ReiTREDAの概要
ReiTREDAは、J-REITの全上場銘柄の全ての運用不動産について、開示された属性と運用実績をデータベース化し、更に、投資分析のための機能を組み込んだデータ分析ツールです。不動産分野のシンクタンクである都市未来総合研究所が自社の研究業務用に開発し使用してきたツールをベースに、分析データの作成を容易にかつ短時間で行えるよう、商品化を図りました。
ReiTREDAでは物件の検索・抽出を行うだけでなく、総合収益率やNOI利回り、賃料変動率など、不動産の投資分析に不可欠な各種指標の時系列データを、投資法人別や物件の立地する地域、用途、築年など任意の属性を指定して算出することが可能です。抽出・集計対象の属性は49項目あり、複数の項目を指定して対象を絞り込むことが可能です。
不動産の金融商品化が始まって以来、不動産投融資について説明責任の重要性は日々強まっており、投融資プロセスでの分析や判断に求められる根拠の質と量、客観性の水準もますます高まっているようです。一方、他の投資資産と異なり、不動産は運用実態に関する公開情報が得られにくく、J-REITsの公開データが事実上、ただ一つの情報源であります。

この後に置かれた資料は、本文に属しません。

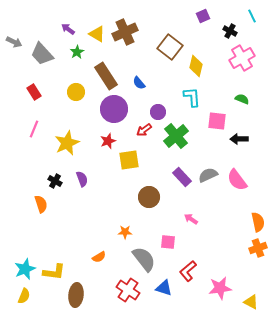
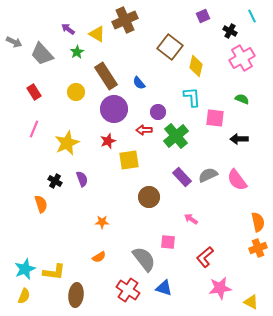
brown cross at (125, 32): moved 12 px up
pink square at (217, 121): moved 2 px left, 3 px up
red arrow at (144, 130): rotated 35 degrees clockwise
orange star at (125, 232): moved 23 px left, 10 px up
red L-shape at (188, 271): moved 17 px right, 14 px up
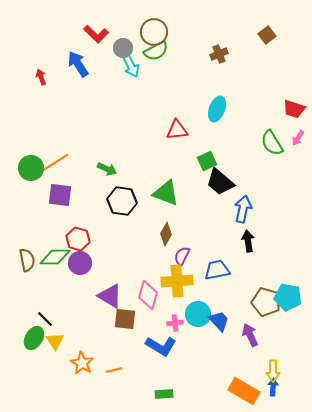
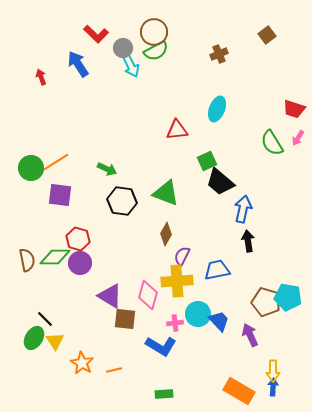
orange rectangle at (244, 391): moved 5 px left
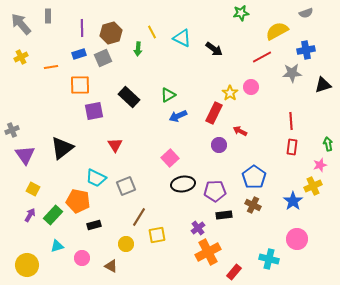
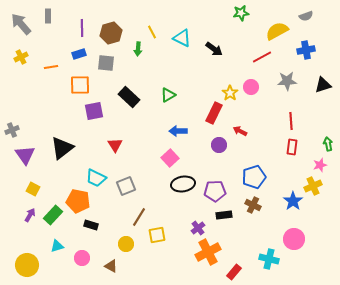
gray semicircle at (306, 13): moved 3 px down
gray square at (103, 58): moved 3 px right, 5 px down; rotated 30 degrees clockwise
gray star at (292, 73): moved 5 px left, 8 px down
blue arrow at (178, 116): moved 15 px down; rotated 24 degrees clockwise
blue pentagon at (254, 177): rotated 20 degrees clockwise
black rectangle at (94, 225): moved 3 px left; rotated 32 degrees clockwise
pink circle at (297, 239): moved 3 px left
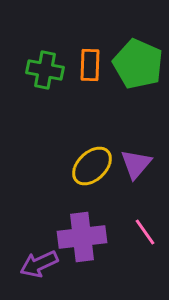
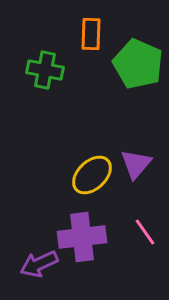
orange rectangle: moved 1 px right, 31 px up
yellow ellipse: moved 9 px down
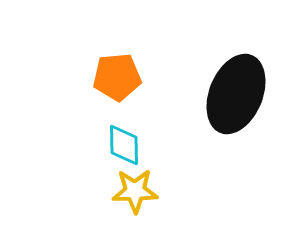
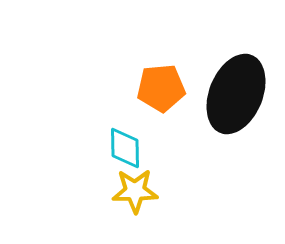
orange pentagon: moved 44 px right, 11 px down
cyan diamond: moved 1 px right, 3 px down
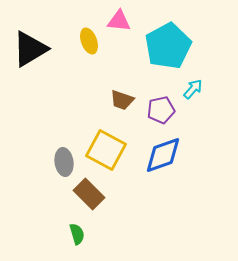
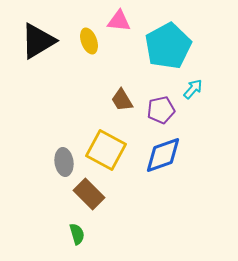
black triangle: moved 8 px right, 8 px up
brown trapezoid: rotated 40 degrees clockwise
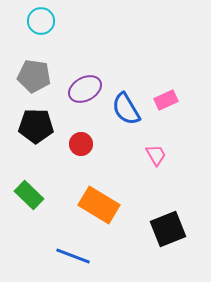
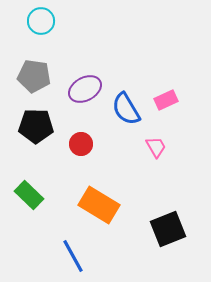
pink trapezoid: moved 8 px up
blue line: rotated 40 degrees clockwise
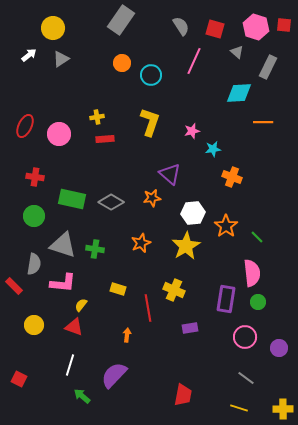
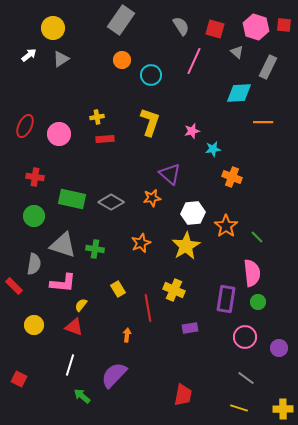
orange circle at (122, 63): moved 3 px up
yellow rectangle at (118, 289): rotated 42 degrees clockwise
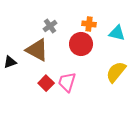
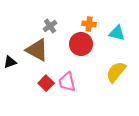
pink trapezoid: rotated 30 degrees counterclockwise
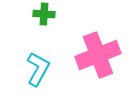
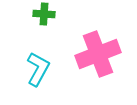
pink cross: moved 1 px up
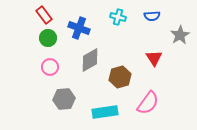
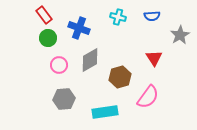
pink circle: moved 9 px right, 2 px up
pink semicircle: moved 6 px up
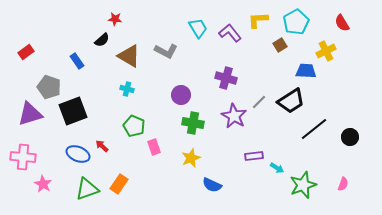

ReiTREDAは、直接的には、J-REITに関わる運用会社や投資家、アナリスト等の皆様が、投資法人やその運用物件ないしは運用不動産ポートフォリオを分析する際にご利用いただくことを想定しており、そのニーズに応えられるデータの抽出機能を備えています。
また、J-REITsのデータが不動産運用に関する唯一の公開情報源であり、日本の不動産市場においてJ-REITsの存在感が強まっていることをふまえると、ReiTREDAは日本の不動産市場の動向を映す"小鏡"でもあります。
この観点から、ReiTREDAは、不動産を対象とする投資家やレンダー、証券会社、格付会社や鑑定会社等の評価機関、政府等の監督機関などの皆様が、不動産市場の分析や投融資対象の検討、リスク分析、IRのための分析資料の作成等でご利用いただくことを、第二の用途として想定しています。
こうしたニーズに応えられる時系列分析機能がReiTREDAの最大の特徴であり、既存のJ-REITデータベースとの違い※2です。
2007年10月末現在、J-REITsが運用する物件数(取得予定等を含む)は1,907あり、ReiTREDAは各銘柄の取得物件の情報を追加するとともに、各決算期ごとに公表される運用実績を追加収録、年4回の更新サイクル(四半期更新契約の場合)で、MicrosoftィExcelのファイルでご提供します。